New agents often get started with help from family and friends, and forget to think past those contacts. Or they think that the companies they work for will make them successful. What they really need to understand, the experts say, is that they have to be responsible for building up their own businesses and ultimately, for their own success, using a plan with the following five main ingredients:
- A real plan of action for attracting and building a client base. Business won’t come to you – at least not in the beginning – so you need to devote a certain amount of your day to business development: client calls, cold calls, and creating relationships with other transaction service providers and contacts who may be able to give you referrals.
- A resolution to work with people who will work with you. Avoid people who slow you down, bring you down, or put you down. Spend more time with people who are making things happen and living life in a positive way.
- A proper plan for keeping in touch. You may remember all your clients, but they will probably forget you unless you regularly remind them who you are, and more importantly, what you do. Don’t lose business to other agents because your contact can’t remember your name, especially when technology makes it so easy to stay in touch. Remember everyone has a home, wants a home, or is in a position to refer others to agents who can show them homes or list their homes. When they make a decision to buy or sell, you want your name to come up.
- A commitment to keep learning. Take every opportunity you can to learn something new about real estate trends, property law, or different marketing methods. Everything you absorb will give you more confidence, help you provide a better service, and make you a more memorable agent.
- A love for what you do.

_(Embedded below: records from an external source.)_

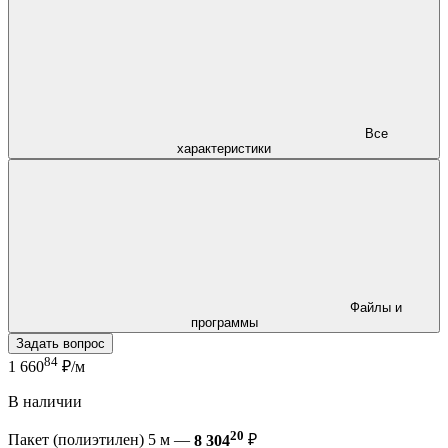
Все
характеристики
Файлы и
программы
Задать вопрос
84
1 660
₽/м
В наличии
20
Пакет (полиэтилен) 5 м —
8 304
₽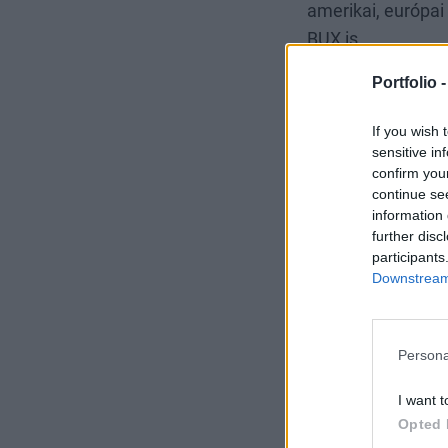
amerikai, európai
BUX is.
Portfolio 
If you wish 
sensitive in
confirm you
continue se
information 
further disc
participants
Downstream 
Persona
I want t
Opted 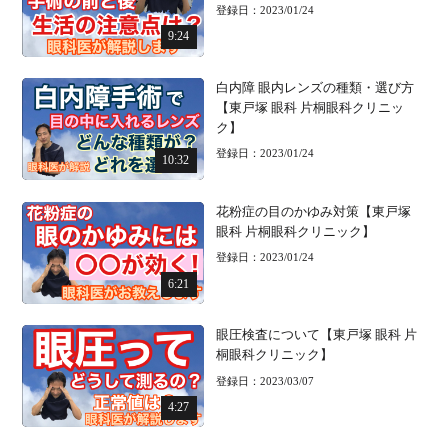
登録日：2023/01/24
9:24
白内障 眼内レンズの種類・選び方
【東戸塚 眼科 片桐眼科クリニッ
ク】
登録日：2023/01/24
10:32
花粉症の目のかゆみ対策【東戸塚
眼科 片桐眼科クリニック】
登録日：2023/01/24
6:21
眼圧検査について【東戸塚 眼科 片
桐眼科クリニック】
登録日：2023/03/07
4:27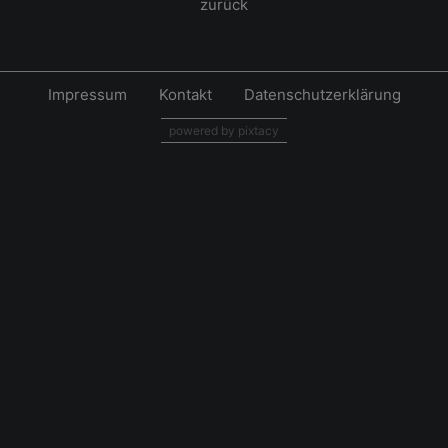
zurück
Impressum
Kontakt
Datenschutzerklärung
powered by pixtacy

Real estate is hard work, and you are also dealing with people’s lives, emotions, and their hard-earned money, which can make you the target of all sorts of negativity when things don’t go as planned. You need quantities of perseverance, perspicacity, and empathy just to get through every day, but it really will help you keep smiling if you find your work fulfilling.
However, says Shaun Rademeyer, CEO of BetterBond Home Loans, SA’s biggest mortgage originator, this is not expected to be severe, or lasting, unless more hikes follow in short succession.
“The current increase in the repo rate from 5% to 5,5% will only take the banks’ prime lending rate – and the mortgage rate – from 8,5% to 9%, which is exactly where we were before the last post-recession rate decrease, in July 2012. And there has been huge increase in the demand for property since then, even though consumers have had to contend with steep fuel and electricity price hikes and other significant cost-of-living increases.”
There are many reasons for this, he says, including a growing population, relatively low growth in low home prices and the banks’ increased appetite for long-term rather than unsecured lending. “But the major one is that many consumers have worked very hard since 2009 to clean up their credit records, reduce their debt loads, and not take on any new credit.
“This is clearly evident in the latest statistics, which show that the rate of new household credit creation has been dropping since November 2012, when it reached 10,4%, and was just 5,5% in December, compared to 5,9% a month before.”
“What is more, the rate of credit growth in the household sector is expected to remain below the rate of growth in disposable income, which is currently at 7%, for the foreseeable future. In short, consumers are in much better financial shape now, and actually much more able to deal with moderate rate increases, than they were at the start of the recession five years ago.”
Turning to specifics, Rademeyer says the rate increase means that a homeowner with an existing 20-year bond of R900 000 taken at 8,5%, for example, will see the minimum monthly repayment rise by almost R300, from R7 810 to R8 098.
“But it must also be said that a mortgage rate of 9% is still extremely low by SA standards – and that bonds granted at prime rate have in any case been a very rare occurrence for the past five years, with most being granted at one or two percentage points above prime. Our advice to those who have established a good payment record, and whose financial position has improved since their bond was granted would thus be to approach their lender now and see if they can negotiate a reduction in this differential.
“Alternatively, if they are worried about further rate increases, they may want to consider fixing their interest rate for the next few years. The banks usually charge a premium for this, but some consumers consider this a small price to pay for certainty when it comes to budgeting.”
Meanwhile, he says, first-time buyers should not be put off entering the market by the rates increase, but rather prompted to move quickly while it is still relatively easy to qualify for home loans – and before a steadily growing shortage of rental properties pushes rentals up even further.
“BetterBond statistics show that the average home loan currently required by first-time buyers is around R630 000, which at an interest rate of 8,5% meant a household income of around R18 000 a month was required to qualify. At an interest rate of 9%, that qualification level rises by just R1000 to R19 000 a month – while the monthly repayment rises from R5 467 to R5 668.
“However these figures are only indicative and prospective buyers should not delay getting into the market now, even if they have to buy a less expensive property to do so. A reputable mortgage originator will be able to advise them as to affordability and the best home loan options currently available to them.”